Author(s): Durrell, Lawrence
Set amid the corrupt glamour and multiplying intrigues of Alexandria in the 1930s and 1940s, the novels of Durrell's "Alexandria Quartet" (of which this is the first) follow the shifting alliances - sexual, cultural and political - of a group of quite varied characters.
Justine by Lawrence Durell tells the tragic story of the mysterious and fascinating Justine, and those whose lives she touched in pre-war Alexandria.
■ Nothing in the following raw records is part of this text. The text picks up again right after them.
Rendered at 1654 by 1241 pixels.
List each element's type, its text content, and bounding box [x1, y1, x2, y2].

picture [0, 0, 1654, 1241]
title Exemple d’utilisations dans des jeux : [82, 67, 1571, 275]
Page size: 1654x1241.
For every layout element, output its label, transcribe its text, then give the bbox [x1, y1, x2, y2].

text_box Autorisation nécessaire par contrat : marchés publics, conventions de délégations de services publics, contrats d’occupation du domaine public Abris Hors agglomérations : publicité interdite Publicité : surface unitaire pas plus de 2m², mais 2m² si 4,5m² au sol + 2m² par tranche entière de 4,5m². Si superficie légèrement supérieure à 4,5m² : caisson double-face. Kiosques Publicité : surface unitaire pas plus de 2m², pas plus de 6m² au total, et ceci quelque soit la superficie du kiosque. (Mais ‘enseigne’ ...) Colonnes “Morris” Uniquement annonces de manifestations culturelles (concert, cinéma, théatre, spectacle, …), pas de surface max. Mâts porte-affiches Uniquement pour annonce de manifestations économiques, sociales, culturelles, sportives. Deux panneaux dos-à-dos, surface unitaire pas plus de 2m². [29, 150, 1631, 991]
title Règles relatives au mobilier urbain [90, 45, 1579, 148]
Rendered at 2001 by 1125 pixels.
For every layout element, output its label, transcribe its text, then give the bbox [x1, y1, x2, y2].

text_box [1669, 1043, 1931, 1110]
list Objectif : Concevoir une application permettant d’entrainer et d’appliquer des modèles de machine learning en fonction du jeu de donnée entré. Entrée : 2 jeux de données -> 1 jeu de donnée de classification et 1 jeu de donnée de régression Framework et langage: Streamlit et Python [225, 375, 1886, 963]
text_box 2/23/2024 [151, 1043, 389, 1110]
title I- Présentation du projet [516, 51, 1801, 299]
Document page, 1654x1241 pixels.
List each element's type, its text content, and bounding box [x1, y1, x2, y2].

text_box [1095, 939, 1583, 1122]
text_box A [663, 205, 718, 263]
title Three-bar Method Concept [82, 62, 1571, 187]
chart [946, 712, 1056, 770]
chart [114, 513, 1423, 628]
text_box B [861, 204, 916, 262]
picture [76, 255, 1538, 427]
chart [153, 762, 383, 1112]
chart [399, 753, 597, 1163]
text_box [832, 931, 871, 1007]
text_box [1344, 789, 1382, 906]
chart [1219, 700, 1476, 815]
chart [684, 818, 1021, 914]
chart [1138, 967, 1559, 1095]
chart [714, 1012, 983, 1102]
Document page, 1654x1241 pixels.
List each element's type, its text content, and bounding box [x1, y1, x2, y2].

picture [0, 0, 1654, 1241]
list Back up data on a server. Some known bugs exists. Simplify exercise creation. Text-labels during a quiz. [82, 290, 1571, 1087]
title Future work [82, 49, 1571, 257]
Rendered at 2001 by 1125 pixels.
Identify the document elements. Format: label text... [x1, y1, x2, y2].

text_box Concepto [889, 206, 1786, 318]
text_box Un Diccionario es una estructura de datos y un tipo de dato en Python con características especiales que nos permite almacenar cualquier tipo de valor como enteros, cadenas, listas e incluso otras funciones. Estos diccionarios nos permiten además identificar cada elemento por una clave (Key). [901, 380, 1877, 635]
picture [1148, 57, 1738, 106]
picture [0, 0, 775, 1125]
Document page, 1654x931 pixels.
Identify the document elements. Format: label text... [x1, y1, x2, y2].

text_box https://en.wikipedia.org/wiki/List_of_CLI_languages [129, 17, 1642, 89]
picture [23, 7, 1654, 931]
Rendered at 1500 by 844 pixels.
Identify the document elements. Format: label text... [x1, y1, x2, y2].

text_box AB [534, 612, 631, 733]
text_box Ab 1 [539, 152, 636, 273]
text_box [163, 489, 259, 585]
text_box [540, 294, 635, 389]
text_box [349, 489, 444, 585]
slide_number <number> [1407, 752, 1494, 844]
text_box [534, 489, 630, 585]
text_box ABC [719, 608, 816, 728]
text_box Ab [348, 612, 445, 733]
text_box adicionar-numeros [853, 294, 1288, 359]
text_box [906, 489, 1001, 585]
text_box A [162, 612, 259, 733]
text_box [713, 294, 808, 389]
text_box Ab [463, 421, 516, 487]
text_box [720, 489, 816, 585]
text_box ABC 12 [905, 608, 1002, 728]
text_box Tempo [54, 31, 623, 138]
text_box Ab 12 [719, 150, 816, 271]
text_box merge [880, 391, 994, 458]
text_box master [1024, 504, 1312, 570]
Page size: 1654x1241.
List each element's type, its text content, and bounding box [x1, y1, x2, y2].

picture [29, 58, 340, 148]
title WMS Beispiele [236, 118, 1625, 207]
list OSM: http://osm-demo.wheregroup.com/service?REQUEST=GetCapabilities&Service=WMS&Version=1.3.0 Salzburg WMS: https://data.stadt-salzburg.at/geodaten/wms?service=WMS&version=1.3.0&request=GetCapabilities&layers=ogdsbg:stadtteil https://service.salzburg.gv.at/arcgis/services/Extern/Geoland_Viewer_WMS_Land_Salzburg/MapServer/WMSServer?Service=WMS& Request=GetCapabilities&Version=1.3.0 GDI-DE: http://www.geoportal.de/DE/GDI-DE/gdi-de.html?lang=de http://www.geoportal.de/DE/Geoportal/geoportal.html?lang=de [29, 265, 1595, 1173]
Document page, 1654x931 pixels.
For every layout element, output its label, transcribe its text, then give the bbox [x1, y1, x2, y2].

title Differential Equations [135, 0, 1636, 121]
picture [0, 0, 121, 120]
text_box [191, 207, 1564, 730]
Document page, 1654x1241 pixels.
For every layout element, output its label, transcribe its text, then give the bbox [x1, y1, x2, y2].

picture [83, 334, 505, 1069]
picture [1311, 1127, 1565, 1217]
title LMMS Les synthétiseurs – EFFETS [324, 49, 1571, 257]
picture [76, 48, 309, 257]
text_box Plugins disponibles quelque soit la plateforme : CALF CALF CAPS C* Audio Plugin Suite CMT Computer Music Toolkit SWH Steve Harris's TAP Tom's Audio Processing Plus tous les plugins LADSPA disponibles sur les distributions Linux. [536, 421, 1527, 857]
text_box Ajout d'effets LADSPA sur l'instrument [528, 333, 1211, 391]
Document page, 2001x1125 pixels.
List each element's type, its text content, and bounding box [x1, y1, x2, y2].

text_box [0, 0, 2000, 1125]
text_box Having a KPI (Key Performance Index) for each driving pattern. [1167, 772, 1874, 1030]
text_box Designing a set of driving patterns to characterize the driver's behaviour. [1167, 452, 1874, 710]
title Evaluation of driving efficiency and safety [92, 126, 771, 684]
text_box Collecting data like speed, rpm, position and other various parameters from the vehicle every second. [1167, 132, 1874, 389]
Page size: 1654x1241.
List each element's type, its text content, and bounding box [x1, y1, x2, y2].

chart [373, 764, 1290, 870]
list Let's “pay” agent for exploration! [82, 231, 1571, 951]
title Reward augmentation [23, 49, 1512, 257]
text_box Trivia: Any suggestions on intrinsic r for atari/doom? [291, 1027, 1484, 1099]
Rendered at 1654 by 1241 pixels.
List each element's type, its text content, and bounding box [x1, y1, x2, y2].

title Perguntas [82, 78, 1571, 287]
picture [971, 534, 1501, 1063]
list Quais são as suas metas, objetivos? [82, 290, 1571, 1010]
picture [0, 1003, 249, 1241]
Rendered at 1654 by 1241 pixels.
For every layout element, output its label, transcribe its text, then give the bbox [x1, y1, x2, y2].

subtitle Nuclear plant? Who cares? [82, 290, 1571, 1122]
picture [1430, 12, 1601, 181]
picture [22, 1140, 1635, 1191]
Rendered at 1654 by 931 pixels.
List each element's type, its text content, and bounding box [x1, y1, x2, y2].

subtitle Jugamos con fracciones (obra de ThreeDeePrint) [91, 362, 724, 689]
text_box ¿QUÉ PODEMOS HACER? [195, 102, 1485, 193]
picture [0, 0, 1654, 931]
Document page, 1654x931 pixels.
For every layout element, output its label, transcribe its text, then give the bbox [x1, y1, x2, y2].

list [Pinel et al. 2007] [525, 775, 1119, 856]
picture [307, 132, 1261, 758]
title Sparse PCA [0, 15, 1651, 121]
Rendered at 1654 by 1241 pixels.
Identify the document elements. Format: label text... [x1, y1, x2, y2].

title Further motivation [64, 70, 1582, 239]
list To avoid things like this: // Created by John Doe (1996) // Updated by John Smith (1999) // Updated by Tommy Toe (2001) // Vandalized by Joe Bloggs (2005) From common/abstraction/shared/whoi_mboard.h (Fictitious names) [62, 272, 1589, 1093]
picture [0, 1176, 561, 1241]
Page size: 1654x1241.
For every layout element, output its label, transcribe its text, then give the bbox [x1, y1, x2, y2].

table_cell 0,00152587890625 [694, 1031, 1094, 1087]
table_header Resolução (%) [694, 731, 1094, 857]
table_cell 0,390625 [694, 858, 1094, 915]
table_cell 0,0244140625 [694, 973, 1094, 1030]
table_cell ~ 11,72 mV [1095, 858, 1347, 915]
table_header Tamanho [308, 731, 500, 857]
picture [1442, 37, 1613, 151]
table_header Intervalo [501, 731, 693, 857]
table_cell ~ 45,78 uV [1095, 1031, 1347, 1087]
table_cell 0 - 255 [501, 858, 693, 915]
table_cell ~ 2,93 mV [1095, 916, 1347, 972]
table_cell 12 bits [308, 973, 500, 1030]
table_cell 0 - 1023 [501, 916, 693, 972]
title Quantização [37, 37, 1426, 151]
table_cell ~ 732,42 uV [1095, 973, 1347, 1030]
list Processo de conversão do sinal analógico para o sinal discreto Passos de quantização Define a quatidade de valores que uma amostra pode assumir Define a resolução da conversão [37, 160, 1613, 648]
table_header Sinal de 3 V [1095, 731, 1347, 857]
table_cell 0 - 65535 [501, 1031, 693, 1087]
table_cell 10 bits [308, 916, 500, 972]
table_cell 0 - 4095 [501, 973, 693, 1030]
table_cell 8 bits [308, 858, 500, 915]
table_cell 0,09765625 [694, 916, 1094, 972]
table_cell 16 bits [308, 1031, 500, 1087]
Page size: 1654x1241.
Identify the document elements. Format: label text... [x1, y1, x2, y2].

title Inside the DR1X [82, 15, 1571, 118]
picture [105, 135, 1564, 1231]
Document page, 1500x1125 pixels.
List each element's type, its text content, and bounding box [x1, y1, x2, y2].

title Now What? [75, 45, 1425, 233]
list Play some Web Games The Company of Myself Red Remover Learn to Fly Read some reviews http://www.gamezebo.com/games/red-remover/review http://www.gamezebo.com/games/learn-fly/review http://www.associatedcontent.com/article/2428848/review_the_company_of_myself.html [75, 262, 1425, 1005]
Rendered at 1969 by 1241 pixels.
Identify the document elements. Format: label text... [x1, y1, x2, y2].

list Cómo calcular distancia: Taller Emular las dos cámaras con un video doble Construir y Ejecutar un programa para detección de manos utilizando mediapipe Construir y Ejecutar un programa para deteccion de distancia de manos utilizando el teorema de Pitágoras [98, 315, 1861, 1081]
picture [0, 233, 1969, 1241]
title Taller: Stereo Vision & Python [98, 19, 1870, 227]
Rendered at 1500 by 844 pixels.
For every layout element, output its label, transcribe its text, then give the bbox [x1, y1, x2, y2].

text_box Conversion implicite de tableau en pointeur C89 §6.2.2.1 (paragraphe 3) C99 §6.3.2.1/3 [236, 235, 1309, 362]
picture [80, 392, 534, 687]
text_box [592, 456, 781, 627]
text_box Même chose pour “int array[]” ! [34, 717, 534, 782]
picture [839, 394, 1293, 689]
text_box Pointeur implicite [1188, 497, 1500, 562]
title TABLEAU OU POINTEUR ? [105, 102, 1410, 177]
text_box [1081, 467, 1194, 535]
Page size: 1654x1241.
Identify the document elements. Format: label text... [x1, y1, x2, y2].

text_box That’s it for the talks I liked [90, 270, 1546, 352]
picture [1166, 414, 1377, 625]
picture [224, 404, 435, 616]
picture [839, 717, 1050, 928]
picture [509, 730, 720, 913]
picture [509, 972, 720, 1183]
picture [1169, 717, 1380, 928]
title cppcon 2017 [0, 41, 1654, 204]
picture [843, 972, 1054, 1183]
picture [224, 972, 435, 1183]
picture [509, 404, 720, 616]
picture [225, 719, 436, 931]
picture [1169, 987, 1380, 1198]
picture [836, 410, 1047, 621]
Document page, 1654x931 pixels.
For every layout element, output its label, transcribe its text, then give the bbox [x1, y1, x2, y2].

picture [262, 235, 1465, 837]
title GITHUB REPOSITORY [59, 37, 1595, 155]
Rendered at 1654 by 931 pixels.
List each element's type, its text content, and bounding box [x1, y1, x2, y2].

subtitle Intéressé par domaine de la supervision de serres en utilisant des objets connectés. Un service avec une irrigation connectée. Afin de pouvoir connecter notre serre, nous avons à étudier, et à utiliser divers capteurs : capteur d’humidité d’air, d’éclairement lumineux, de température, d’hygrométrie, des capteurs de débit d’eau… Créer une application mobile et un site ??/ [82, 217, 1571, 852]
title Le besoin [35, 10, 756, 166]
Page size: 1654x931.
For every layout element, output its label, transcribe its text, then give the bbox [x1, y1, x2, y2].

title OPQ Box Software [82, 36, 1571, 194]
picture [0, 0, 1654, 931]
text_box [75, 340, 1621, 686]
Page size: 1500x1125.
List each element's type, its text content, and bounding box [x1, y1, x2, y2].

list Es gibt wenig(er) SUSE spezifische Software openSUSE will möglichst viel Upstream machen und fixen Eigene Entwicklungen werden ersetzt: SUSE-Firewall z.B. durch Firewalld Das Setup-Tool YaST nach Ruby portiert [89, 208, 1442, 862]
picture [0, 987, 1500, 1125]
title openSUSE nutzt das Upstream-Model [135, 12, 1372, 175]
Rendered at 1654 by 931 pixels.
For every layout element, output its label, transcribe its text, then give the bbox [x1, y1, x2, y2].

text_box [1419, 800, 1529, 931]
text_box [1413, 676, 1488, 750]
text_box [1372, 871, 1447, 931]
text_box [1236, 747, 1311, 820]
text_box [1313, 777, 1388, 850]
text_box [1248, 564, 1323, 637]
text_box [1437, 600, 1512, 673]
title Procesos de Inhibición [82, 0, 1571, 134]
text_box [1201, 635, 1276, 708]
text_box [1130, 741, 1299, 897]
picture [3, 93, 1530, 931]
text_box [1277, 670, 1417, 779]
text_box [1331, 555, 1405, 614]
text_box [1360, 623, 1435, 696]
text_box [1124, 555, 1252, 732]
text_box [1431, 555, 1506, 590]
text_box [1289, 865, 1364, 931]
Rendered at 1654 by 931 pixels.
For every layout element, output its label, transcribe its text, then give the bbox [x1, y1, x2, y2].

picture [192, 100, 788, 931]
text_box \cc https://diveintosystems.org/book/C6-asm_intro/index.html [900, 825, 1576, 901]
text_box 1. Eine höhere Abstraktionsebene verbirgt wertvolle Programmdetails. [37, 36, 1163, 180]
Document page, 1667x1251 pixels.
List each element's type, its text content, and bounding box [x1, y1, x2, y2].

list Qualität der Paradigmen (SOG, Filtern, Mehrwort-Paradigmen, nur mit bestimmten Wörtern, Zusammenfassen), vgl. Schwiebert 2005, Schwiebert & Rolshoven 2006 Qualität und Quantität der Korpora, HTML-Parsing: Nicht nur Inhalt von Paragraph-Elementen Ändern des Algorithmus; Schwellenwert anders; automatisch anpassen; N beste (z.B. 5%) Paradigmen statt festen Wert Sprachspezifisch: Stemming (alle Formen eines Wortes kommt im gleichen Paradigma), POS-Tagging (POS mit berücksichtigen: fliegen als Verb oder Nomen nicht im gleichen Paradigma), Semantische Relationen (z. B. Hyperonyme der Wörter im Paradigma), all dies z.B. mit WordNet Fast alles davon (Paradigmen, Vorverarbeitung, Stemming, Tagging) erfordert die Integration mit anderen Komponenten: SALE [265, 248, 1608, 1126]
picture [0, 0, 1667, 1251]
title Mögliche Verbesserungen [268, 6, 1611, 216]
Lawrence Durrell was born in 1912 in India. He attended the Jesuit College at Darjeeling and St Edmund's School, Canterbury. His first literary work, The Black Book, appeared in Paris in 1938. His first collection of poems, A Private Country, was published in 1943, followed by the three Island books: Prospero's Cell, Reflections on a Marine Venus, about Rhodes, and Bitter Lemons, his account of life in Cyprus. Durrell's wartime sojourn in Egypt led to his masterpiece, The Alexandria Quartet, which he completed in southern France where he settled permanently in 1957. Between the Quartet and The Avignon Quintet he wrote the two-decker Tunc and Nunquam. His oeuvre includes plays, a book of criticism, translations, travel writing, and humorous stories about the diplomatic corps. Caesar's Vast Ghost, his reflections on the history and culture of Provence, including a late flowering of poems, appeared a few days before his death in Sommieres in 1990.